Every economist is trying to figure out what those numbers are telling us. And they’re not always getting it right.

“Economists have never been more wrong about where the data would come through,” said Frances Donald, chief economist and head of macro strategy at Manulife Investment Management in Toronto.

New methods

Most of the time, she said, economists rely on data such as job growth and retail sales numbers to make sense of the situation. The problem is those statistics tell us what was happening months ago.

“This is a daily crisis that requires daily data points,” she said.

To combat that, economists have turned to higher frequency data such as google mobility trends, restaurant reservation tallies and public transit numbers.

Shops in Toronto’s Roncesvalles neighbourhood hang posters in their storefronts encouraging people to buy local. (Evan Mitsui/CBC )

But Donald said the bigger issue is the unique, unprecedented nature of this crisis. 

“We don’t have a functional precedent for what is happening,” she said.

There may be other moments in the past that share some similarities, but nothing experts can use to model probable outcomes.

Change of perspective

Tal said he understands why more Canadians than usual seem to be following economic updates with bated breath. But he said the best option is to focus less on the details and think of the broader economic themes.

So, while the short term is bad, he said, the medium term looks better.

“We are buying time at this point,” he said, until the virus comes under control. 

Deputy Prime Minister and Minister of Finance Chrystia Freeland speaks to news media before unveiling her fall economic statement earlier this week. (Blair Gable/Reuters)

Yes, the world is headed into a long and dark winter, he said. Yes, COVID-19 cases are rising and government-imposed restrictions could spread. And, yes, households and businesses will need government support and record-low interest rates to provide them a bridge to the second half of next year, he said.

 

But if you zoom out and look at the longer-term forecasts, the second half of next year shows a lot of promise. Tal said the economic crisis is largely due to the fact that people aren’t spending as much as they normally would.

Some of that is because of government-mandated closures.

But some of it is also a question of confidence.

Even if the movie theatres were open, how many people would pay to sit in close contact with strangers for a two-hour film?

Looking ahead

That spending issue is a large source of the hope for 2021. Tal calculates that Canadian households and businesses are sitting on $170 billion in savings. And once the virus comes under control, he predicts that money will spill back into the economy.

“I see this unleashing of potential demand in the economy,” he said. “Most of it will be in the services sector. And that will benefit employment for people that are struggling. It’s just a question of time.”

So, in the interim, he recommends not getting too caught up in the minutiae of the daily economic data.

That’s advice financial markets seem to be following. As COVID-19 case counts soar and government-imposed restrictions spread, the major stock market indexes are all climbing. Donald said markets seem to be looking past the short- and medium-term unknowns and banking on a solid return next year.
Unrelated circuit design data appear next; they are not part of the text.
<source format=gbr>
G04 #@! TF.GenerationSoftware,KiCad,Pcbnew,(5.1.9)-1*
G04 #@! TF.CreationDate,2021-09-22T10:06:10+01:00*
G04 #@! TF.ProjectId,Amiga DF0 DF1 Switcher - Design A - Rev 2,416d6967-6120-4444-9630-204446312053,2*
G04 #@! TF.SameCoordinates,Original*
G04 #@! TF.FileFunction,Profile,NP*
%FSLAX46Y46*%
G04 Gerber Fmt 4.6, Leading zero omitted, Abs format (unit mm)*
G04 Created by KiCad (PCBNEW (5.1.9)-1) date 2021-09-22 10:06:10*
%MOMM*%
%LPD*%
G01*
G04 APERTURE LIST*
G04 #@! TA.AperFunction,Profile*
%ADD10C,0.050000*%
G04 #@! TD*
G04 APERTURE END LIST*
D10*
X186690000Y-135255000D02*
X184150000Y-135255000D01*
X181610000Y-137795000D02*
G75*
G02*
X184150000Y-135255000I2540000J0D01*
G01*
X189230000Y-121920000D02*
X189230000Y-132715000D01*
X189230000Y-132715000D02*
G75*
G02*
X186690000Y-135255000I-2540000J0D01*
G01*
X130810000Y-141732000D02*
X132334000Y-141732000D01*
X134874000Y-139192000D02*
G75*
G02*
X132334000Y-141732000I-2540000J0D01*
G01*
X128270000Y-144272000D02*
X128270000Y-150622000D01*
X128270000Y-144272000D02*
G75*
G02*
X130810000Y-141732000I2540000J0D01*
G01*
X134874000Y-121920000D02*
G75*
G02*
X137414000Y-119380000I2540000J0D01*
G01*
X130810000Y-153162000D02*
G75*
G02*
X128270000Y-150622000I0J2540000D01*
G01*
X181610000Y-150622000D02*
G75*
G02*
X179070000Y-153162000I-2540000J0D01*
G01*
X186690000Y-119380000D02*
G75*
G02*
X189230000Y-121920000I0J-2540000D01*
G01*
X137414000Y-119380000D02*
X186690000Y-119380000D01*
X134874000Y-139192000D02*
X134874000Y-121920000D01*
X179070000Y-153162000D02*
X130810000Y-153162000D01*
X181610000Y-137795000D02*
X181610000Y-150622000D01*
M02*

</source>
WATCH | The National’s report on the fall economic update: 

The government unveiled a record deficit of $381 billion in its fiscal update, along with spending plans for more pandemic relief and a huge stimulus plan to jolt the economy post-pandemic. 2:18

She said the markets don’t seem to be too caught up in the daily barrage of economic information.
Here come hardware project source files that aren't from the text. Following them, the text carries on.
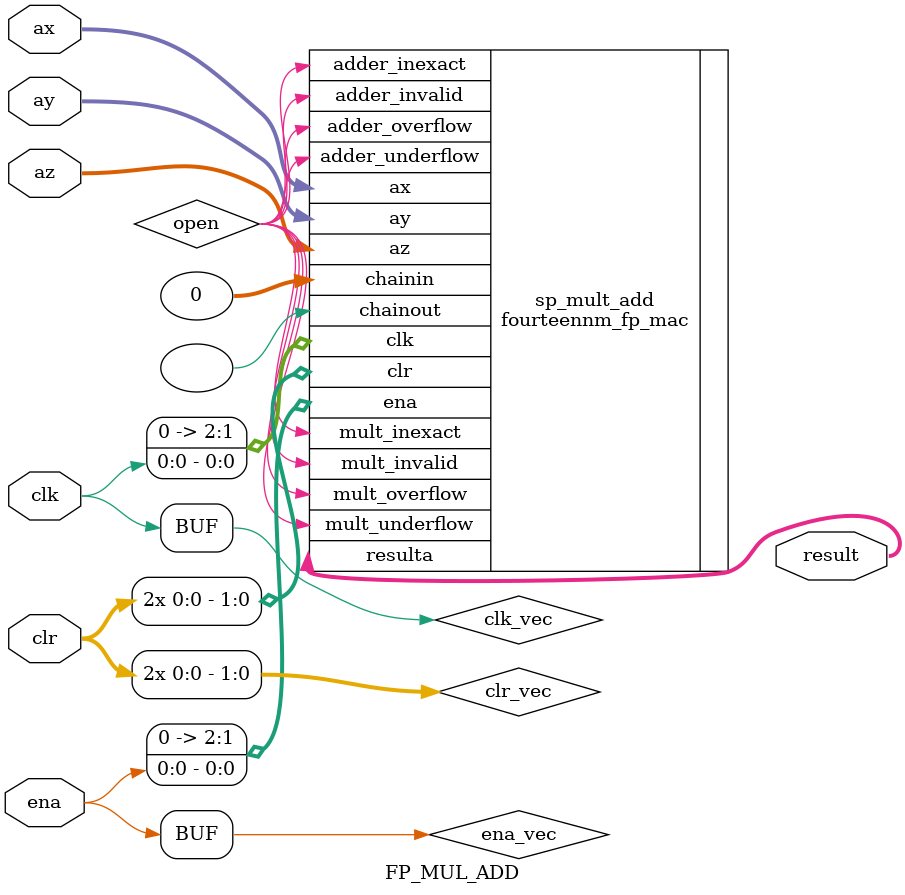
<source format=v>
module FP_MUL_ADD  (
    input  wire                          clk,
    input  wire                          ena,
    input  wire                          clr,
    input  wire [31:0]                   ax,
    input  wire [31:0]                   ay,
    input  wire [31:0]                   az,
    output wire [31:0]                   result

	);
    wire [1-1:0] clk_vec;
    wire [1-1:0] ena_vec;
    wire [1:0]                   clr_vec;
    assign clk_vec[0] = clk;
    assign ena_vec[0] = ena;
    assign clr_vec[1] = clr;
    assign clr_vec[0] = clr;
fourteennm_fp_mac  #(
    .accumulate_clock("NONE"),
    .ax_clock("0"),
    .ay_clock("0"),
    .az_clock("0"),
    .accum_pipeline_clock("NONE"),
    .ax_chainin_pl_clock("0"),
    .mult_pipeline_clock("0"),
    .accum_2nd_pipeline_clock("NONE"),
    .ax_chainin_2nd_pl_clock("0"),
    .mult_2nd_pipeline_clock("0"),
    .accum_adder_clock("NONE"),
    .adder_input_clock("0"),
    .output_clock("0"),
    .clear_type("sclr"),
    .use_chainin("false"),
    .operation_mode("sp_mult_add"),
    .adder_subtract("false")
) sp_mult_add (
    .clk({1'b0,1'b0,clk_vec[0]}),
    .ena({1'b0,1'b0,ena_vec[0]}),
    .clr(clr_vec),
    .ax(ax),
    .ay(ay),
    .az(az),

    .chainin(32'b0),
    .resulta(result),
    .mult_overflow (open),
    .mult_underflow(open),
    .mult_invalid  (open),
    .mult_inexact  (open),
    .adder_overflow (open),
    .adder_underflow(open),
    .adder_invalid  (open),
    .adder_inexact  (open),
    .chainout()
);
endmodule

</source>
“The markets are thinking ahead to where we are going to be in 6, 12, 48 months,” she said. “Not where we are at this very moment.”

Besides, she said, one of the best indicators available is to just look around and see how people around you are acting. Are people nervous and scared? Are they staying home or are they out shopping? The data will catch up to our behaviour eventually. 

“You don’t need a PhD in economics to look around at your friends and family and get a sense of what their behaviour is,” she said. “We don’t need numbers and releases, we just need to look out our front doors.”